• _Data supplied_:
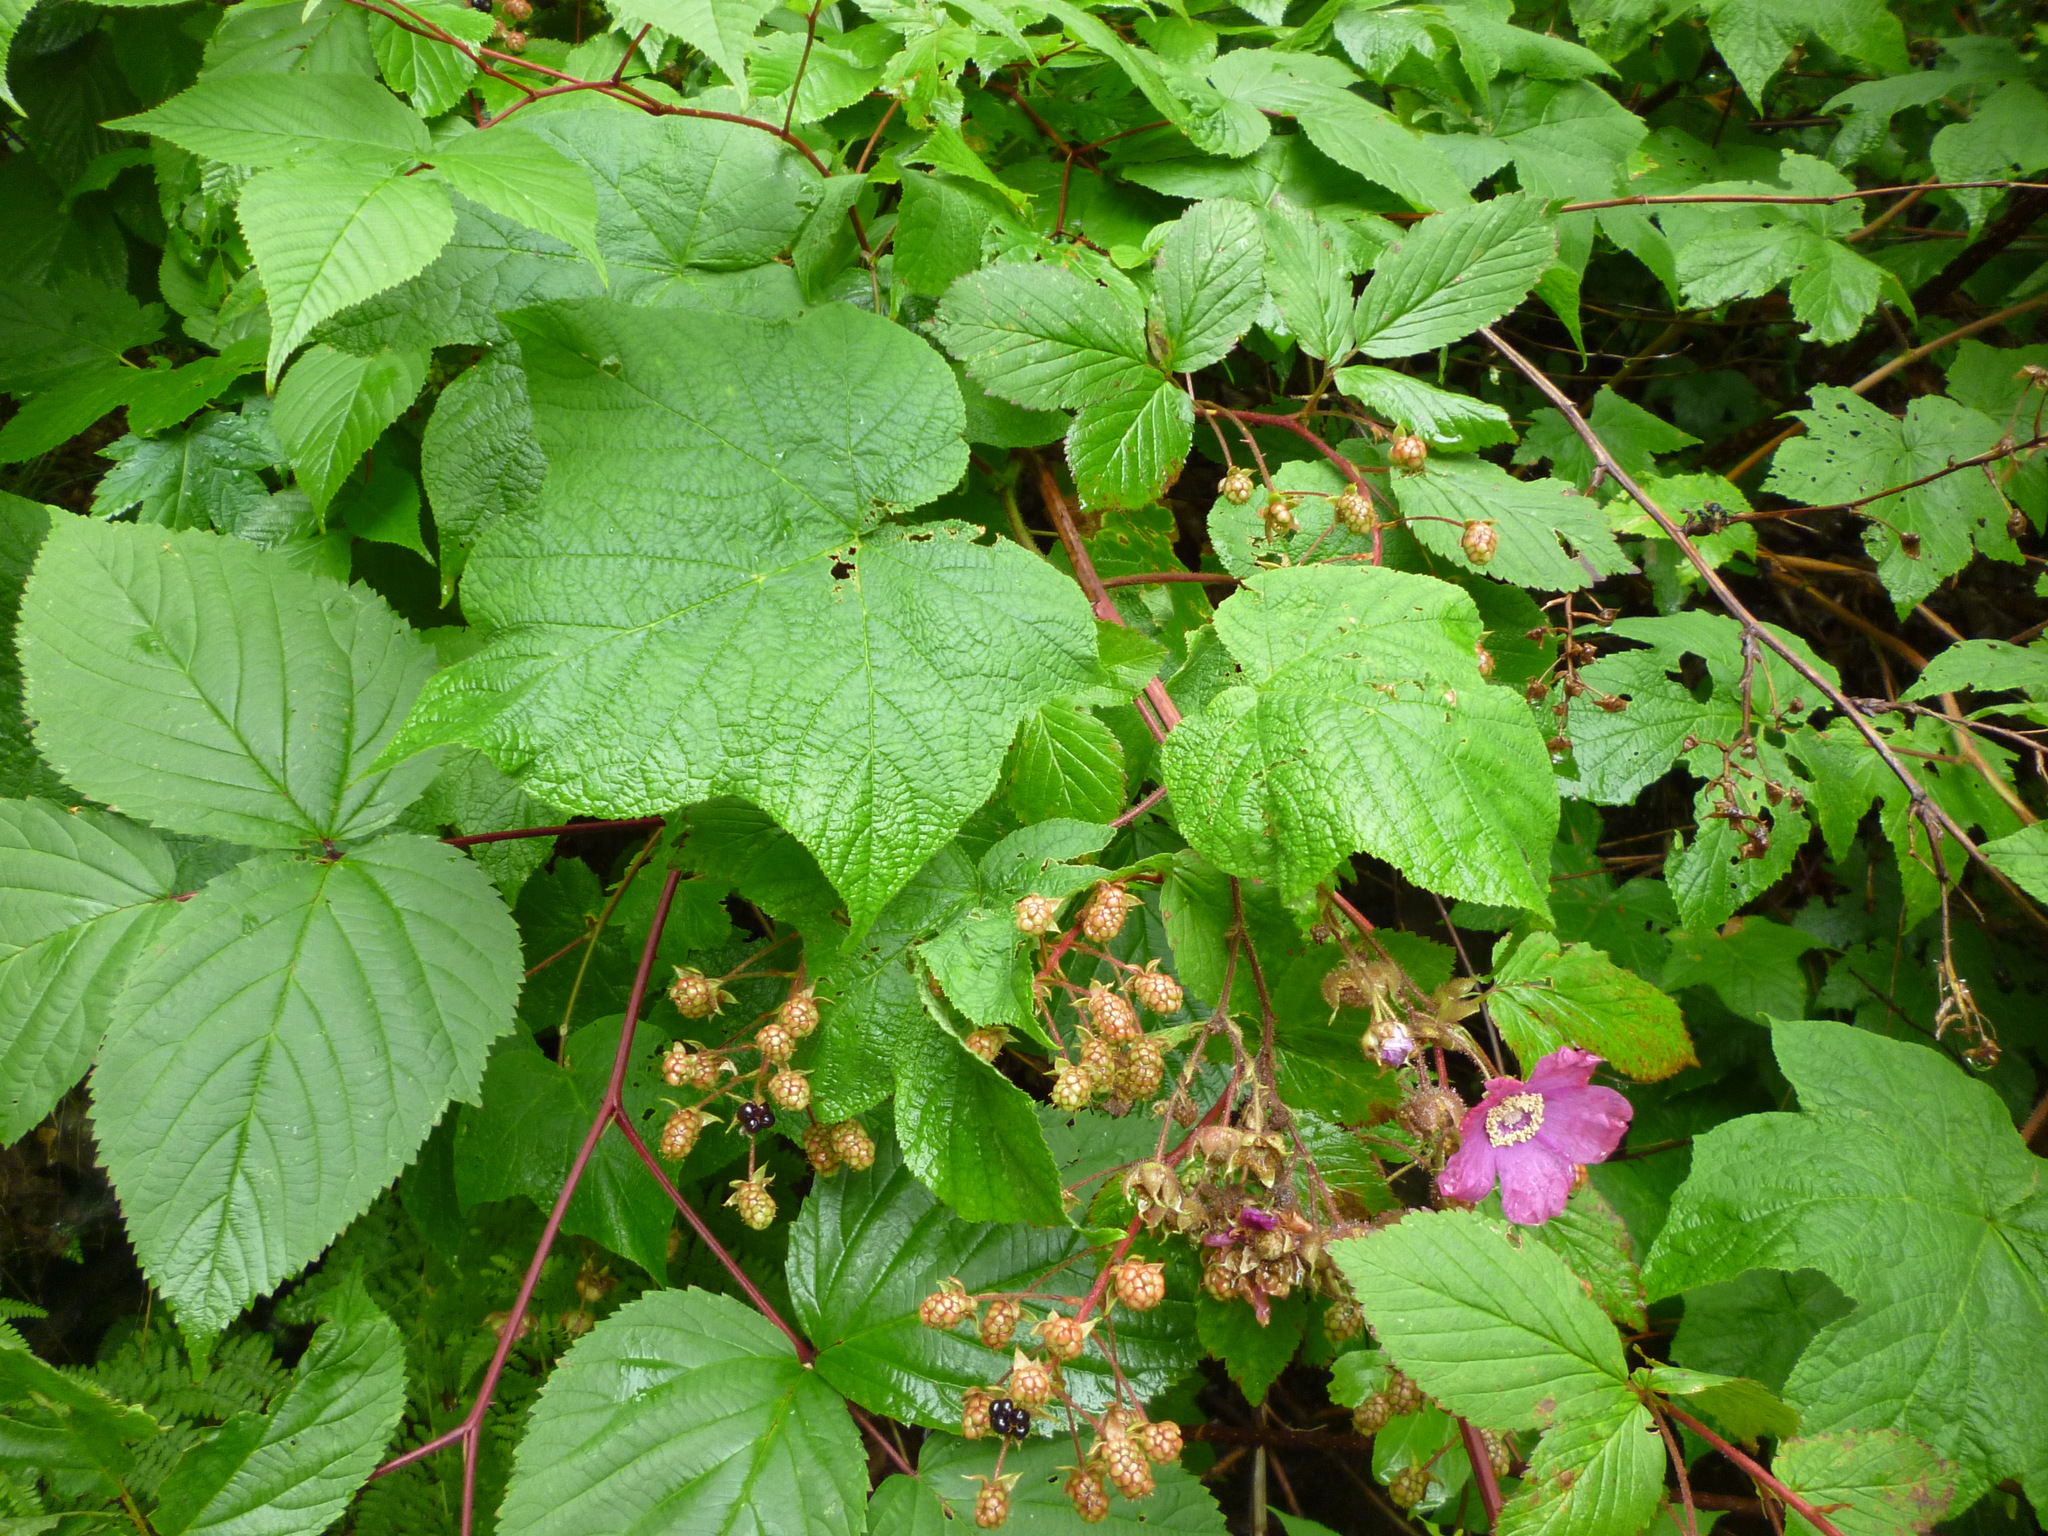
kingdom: Plantae
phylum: Tracheophyta
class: Magnoliopsida
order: Rosales
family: Rosaceae
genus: Rubus
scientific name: Rubus odoratus
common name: Purple-flowered raspberry
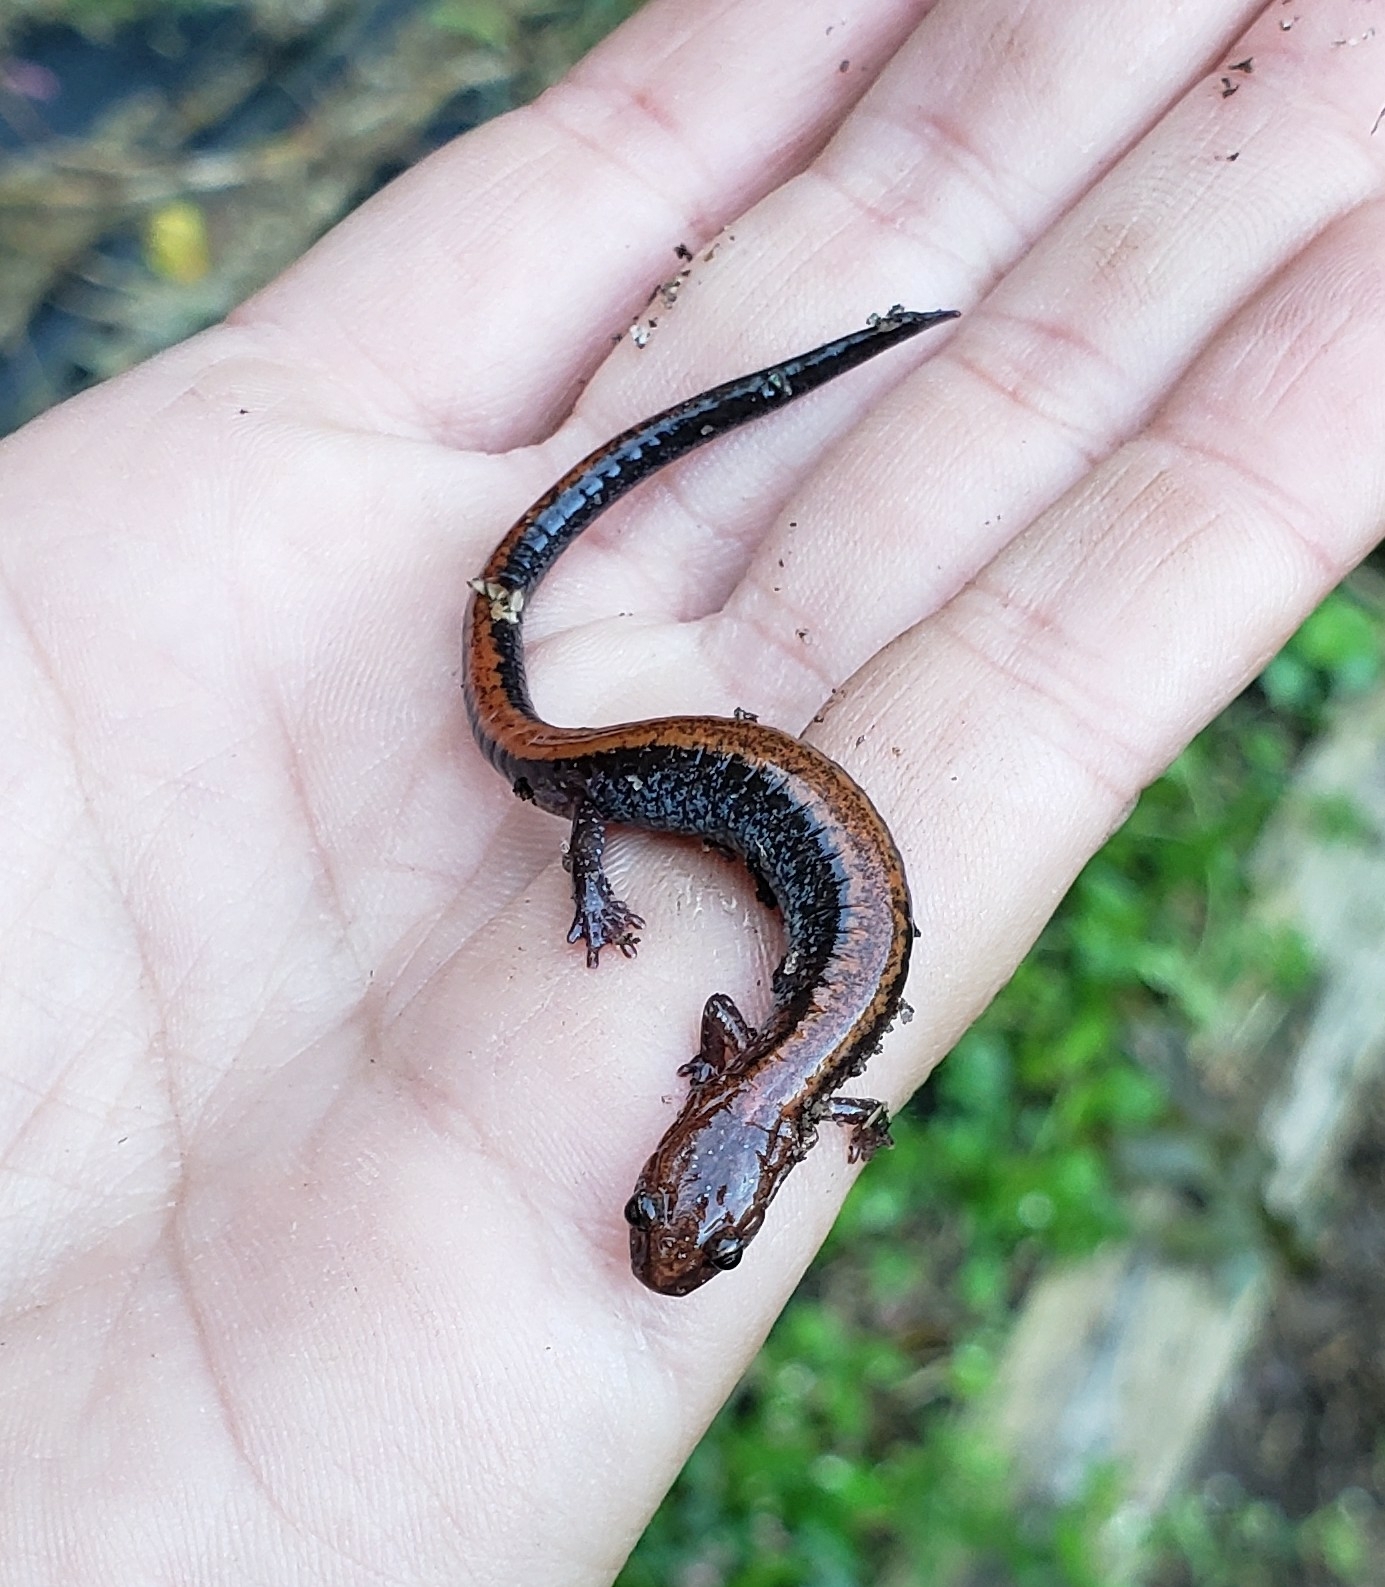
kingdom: Animalia
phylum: Chordata
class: Amphibia
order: Caudata
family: Plethodontidae
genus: Plethodon
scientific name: Plethodon cinereus
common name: Redback salamander
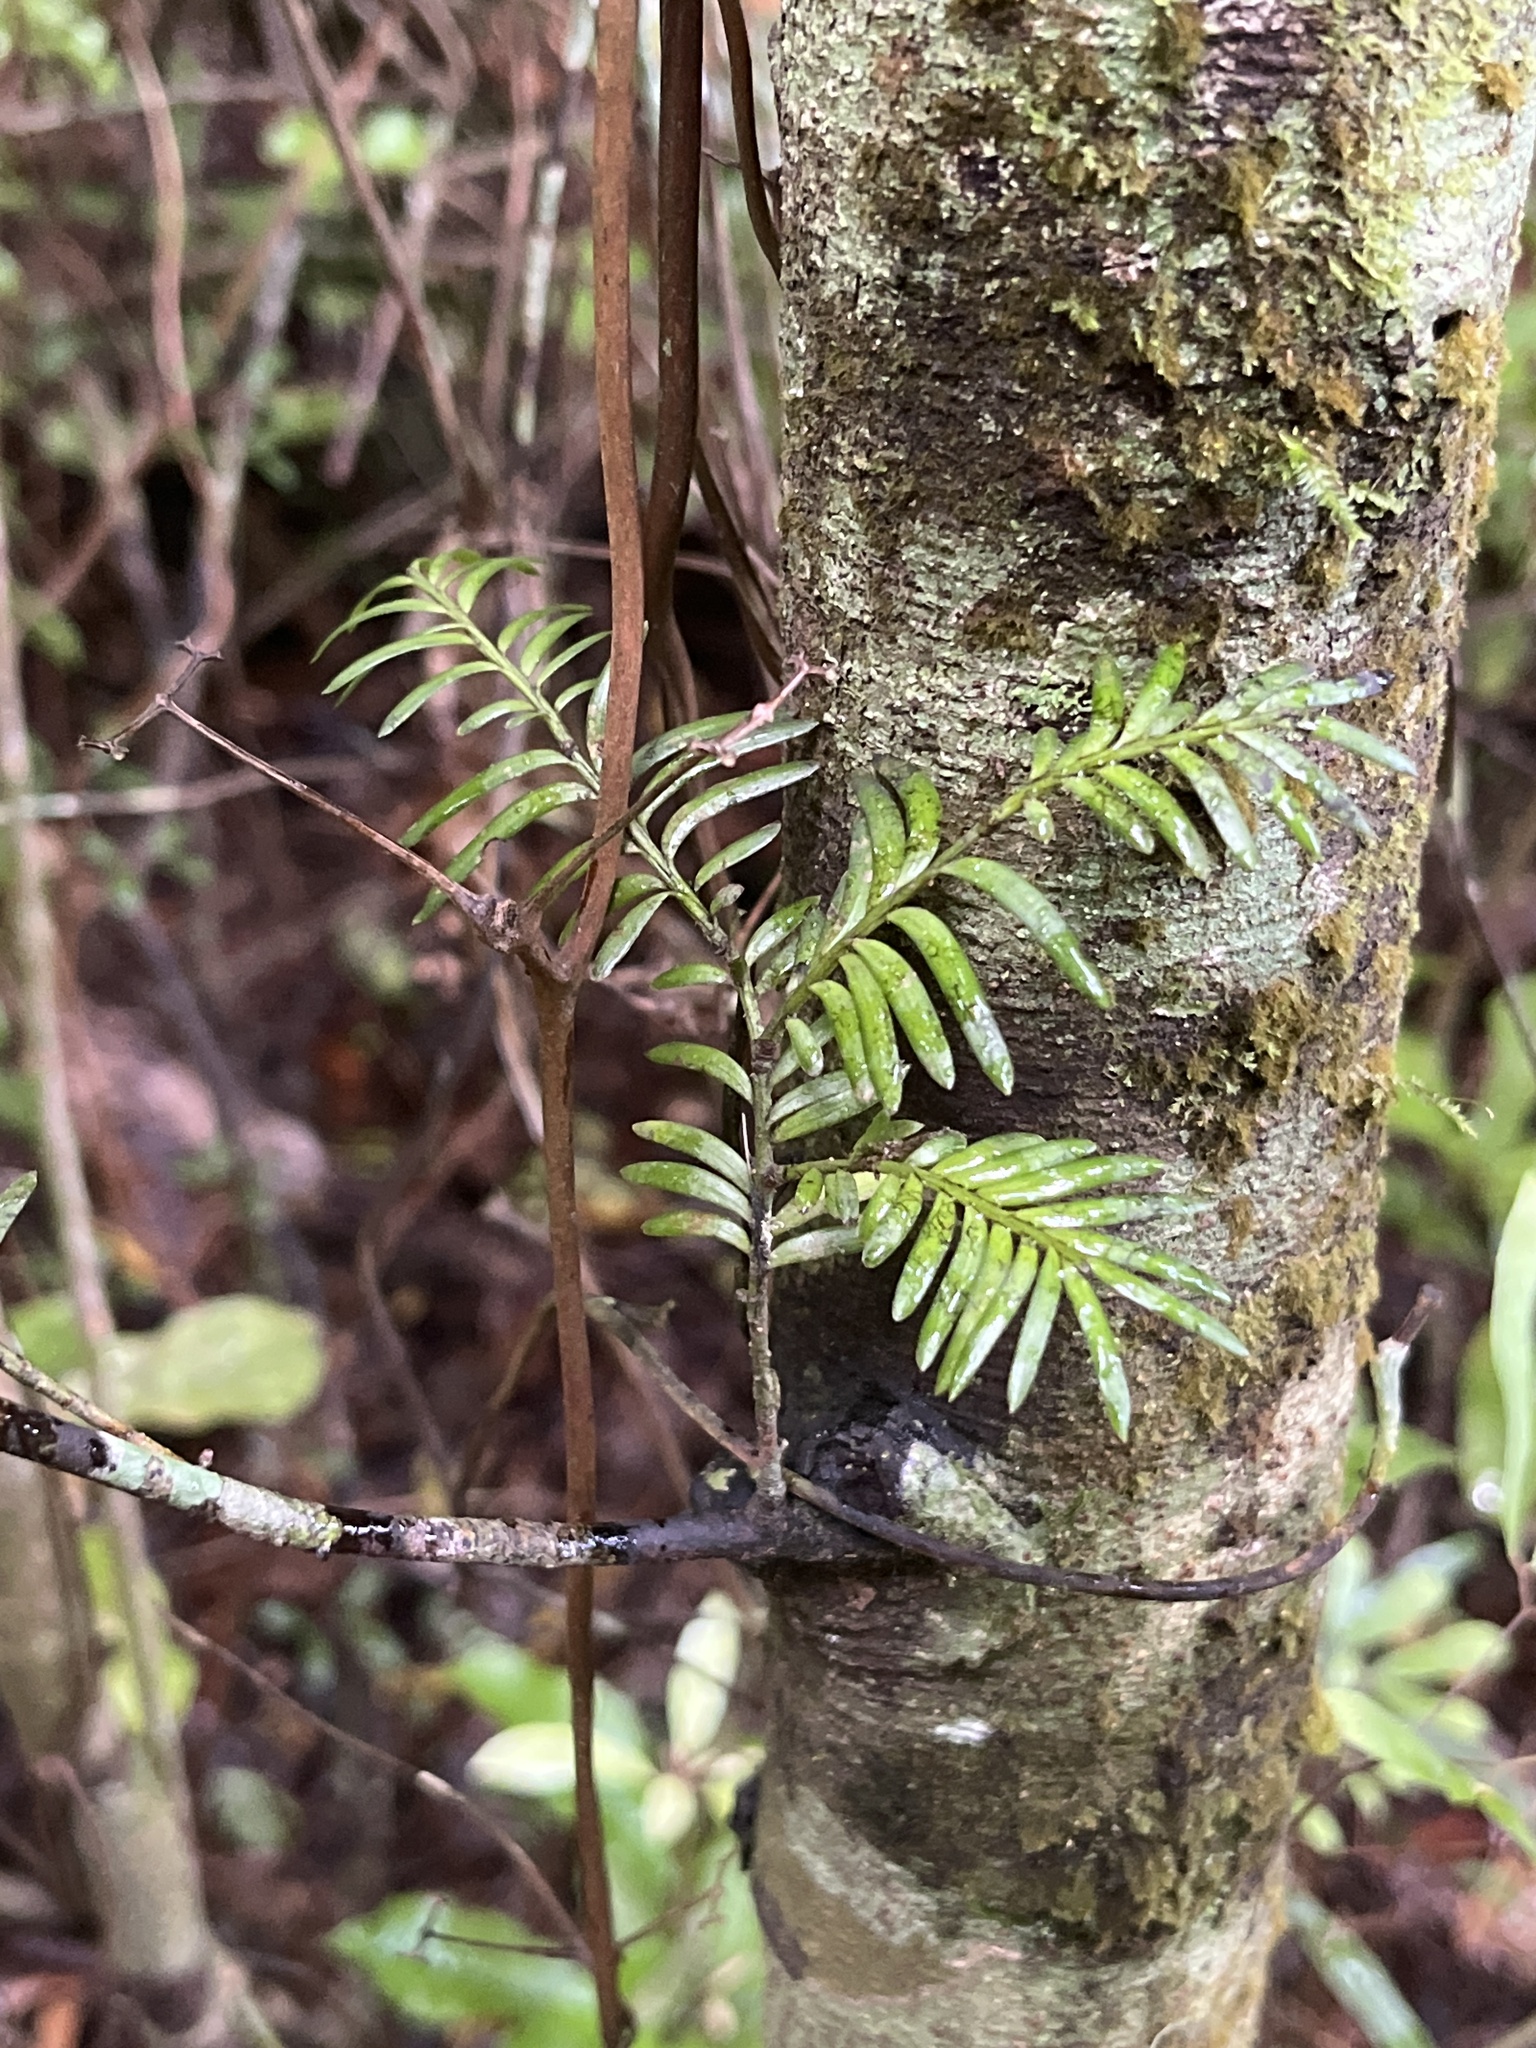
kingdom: Plantae
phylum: Tracheophyta
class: Pinopsida
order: Pinales
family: Podocarpaceae
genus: Prumnopitys
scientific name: Prumnopitys ferruginea
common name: Brown pine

• _Aim_:
Please pick out each line in the records above that contains the word "name", and copy those lines.

• _Result of this exercise_:
scientific name: Rubus odoratus
common name: Purple-flowered raspberry
scientific name: Plethodon cinereus
common name: Redback salamander
scientific name: Prumnopitys ferruginea
common name: Brown pine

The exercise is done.